Where this comes from is the fact that companies have to act in the best interest of their shareholders. Best interest isn't defined in law. But it basically comes down to businesses can't act against their shareholders by intentionally helping the competition, or something like that. For example if the board members all own stock in a competing business, and they make a decision that will intentionally negatively effect the business in order to help the other company they hold interest in, that would be illegal.

But people mistakes that for businesses being required to maximize profits at all costs, which just isn't true

[–] admiralteal@kbin.social 12 points 9 months ago* (last edited 9 months ago) (2 children)

Also if the shareholders vote for policy X, the company cannot work against policy X or ignore policy X.

If your shareholders all get together and vote for some policy or program that will DEFINITELY hurt the stock value... well, the company still has to do it because it obeys the shareholders.
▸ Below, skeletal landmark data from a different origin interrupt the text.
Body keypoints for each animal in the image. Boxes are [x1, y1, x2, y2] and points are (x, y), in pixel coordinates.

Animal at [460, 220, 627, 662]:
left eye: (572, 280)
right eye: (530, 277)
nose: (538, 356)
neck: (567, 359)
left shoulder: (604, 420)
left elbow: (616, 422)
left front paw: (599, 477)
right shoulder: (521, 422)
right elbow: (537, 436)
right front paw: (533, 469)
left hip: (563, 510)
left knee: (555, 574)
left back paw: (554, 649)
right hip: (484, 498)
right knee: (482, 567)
And it has to try and do it the best possible way -- malicious compliance/bad faith can also potentially get you in trouble.

But since the majority shareholders in, frankly, most meaningful public companies are the likes of hedge funds, then the majority of votes are always going to be to do the thing that boosts share value. This inhuman corporate concepts simply cannot care about anything other than more dollars. On the rare occasion where they may try, it gets labeled as ESG wokism and they get threatened legally by conservative governors (at least in the US).
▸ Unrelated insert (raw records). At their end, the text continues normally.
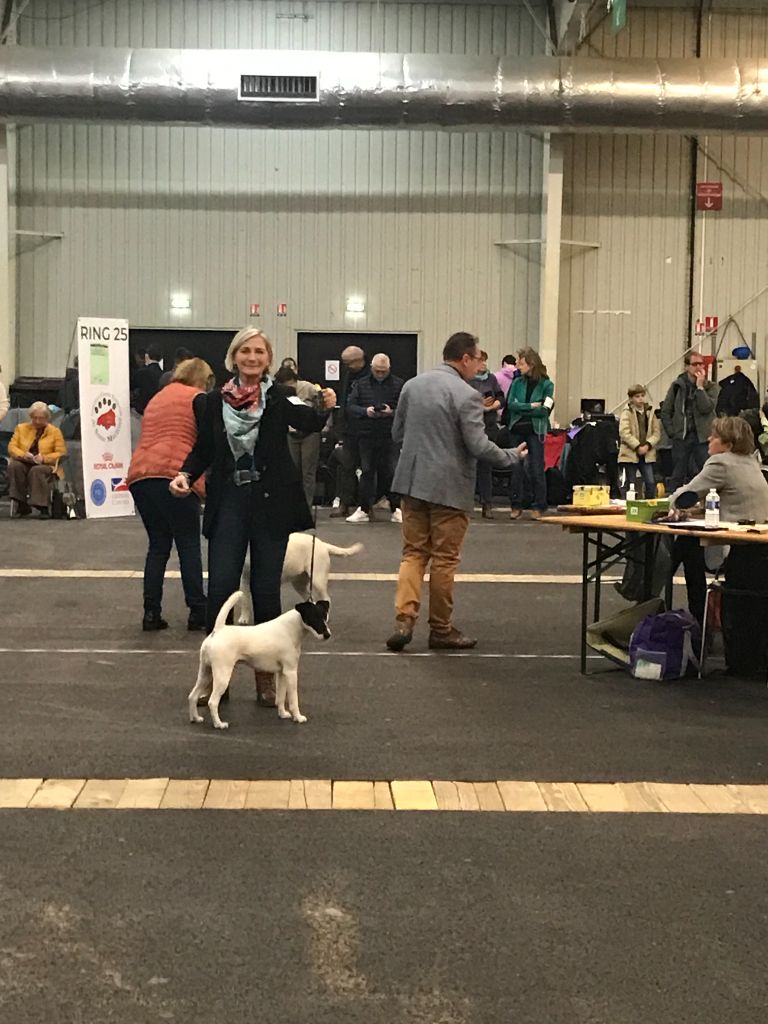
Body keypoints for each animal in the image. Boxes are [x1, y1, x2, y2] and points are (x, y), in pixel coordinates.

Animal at [188, 589, 331, 733]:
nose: (327, 635)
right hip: (222, 675)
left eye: (325, 616)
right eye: (313, 618)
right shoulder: (291, 672)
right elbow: (293, 700)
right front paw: (298, 717)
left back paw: (195, 718)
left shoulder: (282, 673)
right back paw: (219, 724)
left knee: (193, 695)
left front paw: (282, 714)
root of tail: (218, 630)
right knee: (212, 702)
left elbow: (280, 697)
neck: (290, 628)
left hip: (205, 673)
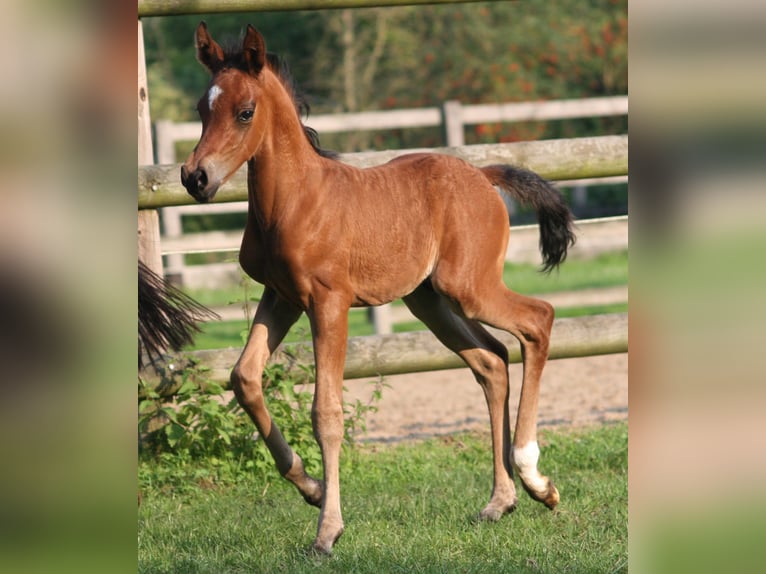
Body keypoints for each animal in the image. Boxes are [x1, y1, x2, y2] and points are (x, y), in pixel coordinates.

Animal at [180, 23, 576, 560]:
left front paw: (327, 532)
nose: (194, 177)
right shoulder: (280, 297)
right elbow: (244, 378)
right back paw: (501, 501)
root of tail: (482, 174)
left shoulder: (328, 302)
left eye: (245, 111)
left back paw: (535, 477)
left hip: (468, 287)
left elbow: (326, 412)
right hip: (428, 300)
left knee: (538, 320)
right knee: (492, 361)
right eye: (201, 109)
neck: (293, 201)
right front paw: (311, 488)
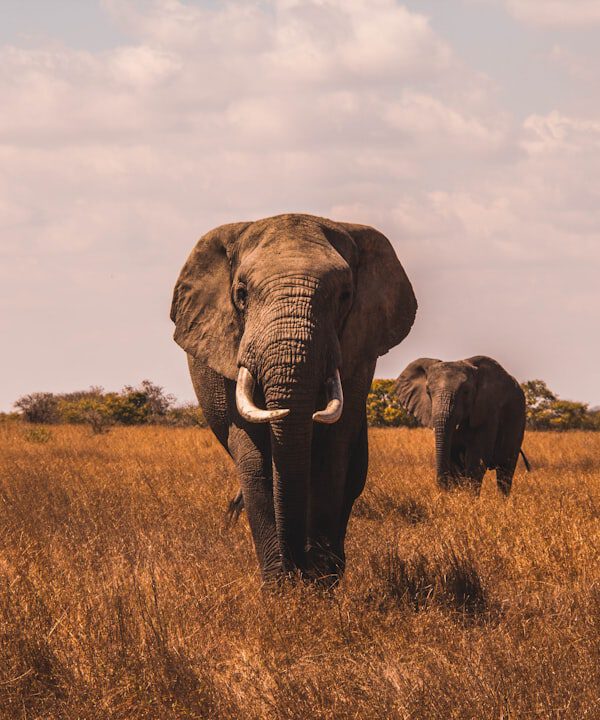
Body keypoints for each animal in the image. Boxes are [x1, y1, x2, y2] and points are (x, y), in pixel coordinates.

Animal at [171, 214, 417, 583]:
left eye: (345, 295)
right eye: (241, 294)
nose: (299, 567)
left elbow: (333, 453)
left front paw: (320, 582)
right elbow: (255, 458)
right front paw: (280, 586)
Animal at [394, 356, 529, 496]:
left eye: (466, 392)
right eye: (428, 392)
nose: (442, 490)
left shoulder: (489, 411)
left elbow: (477, 460)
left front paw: (469, 499)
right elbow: (455, 461)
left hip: (518, 420)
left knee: (505, 470)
The real problem with shareholder capitalism may be the terrible influence of hedge funds and professional investors rather than the fundamental principle of the investor-based system. But the hedge fund and professional investor is also a kind of natural consequence of these systems.

[–] Fal@yiffit.net 5 points 9 months ago

Also if the shareholders vote for policy X, the company cannot work against policy X or ignore policy X.

This isn't really true. And is actually exactly what the law is meant to protect. The 51% owner isn't allowed to purposely tank the company and screw over the other 49% just because they vote.

[–] pdxfed@lemmy.world 2 points 9 months ago

It also has been unhelpful in the current arc that with unions being decimated (literally 1/10thed) in the last 60 years and wealth vastly concentrated (gee, wonder if there is a correlation?) it's allowed very few individuals with massive share interests essentially drive all decision to the "profits at all costs or I'll replace you and the board". As wealthy shareholder concentration has spread amongst industries and the wealth concentration snowball has picked up steam you now have a tiny portion of people holding some ungodly percentage of outstanding shares--even relative to other wealth in society.

Interestingly, with the rise of 401ks(crammed down throats of americans to subvert pensions), institutional shareholders (blackrock, vanguard, etc.) these mutual fund and index owners own a massive portion of outstanding wealth and actually have the abilty, should they be pushed to do so, to drive change on all these things. Surprisingly, they haven't stood up and done it and wealthy rats are scrambling to try to pass anti-activist shareholder rules. Remember, shareholder activists are only bad when it's the poors, otherwise it's a brilliant businessperson.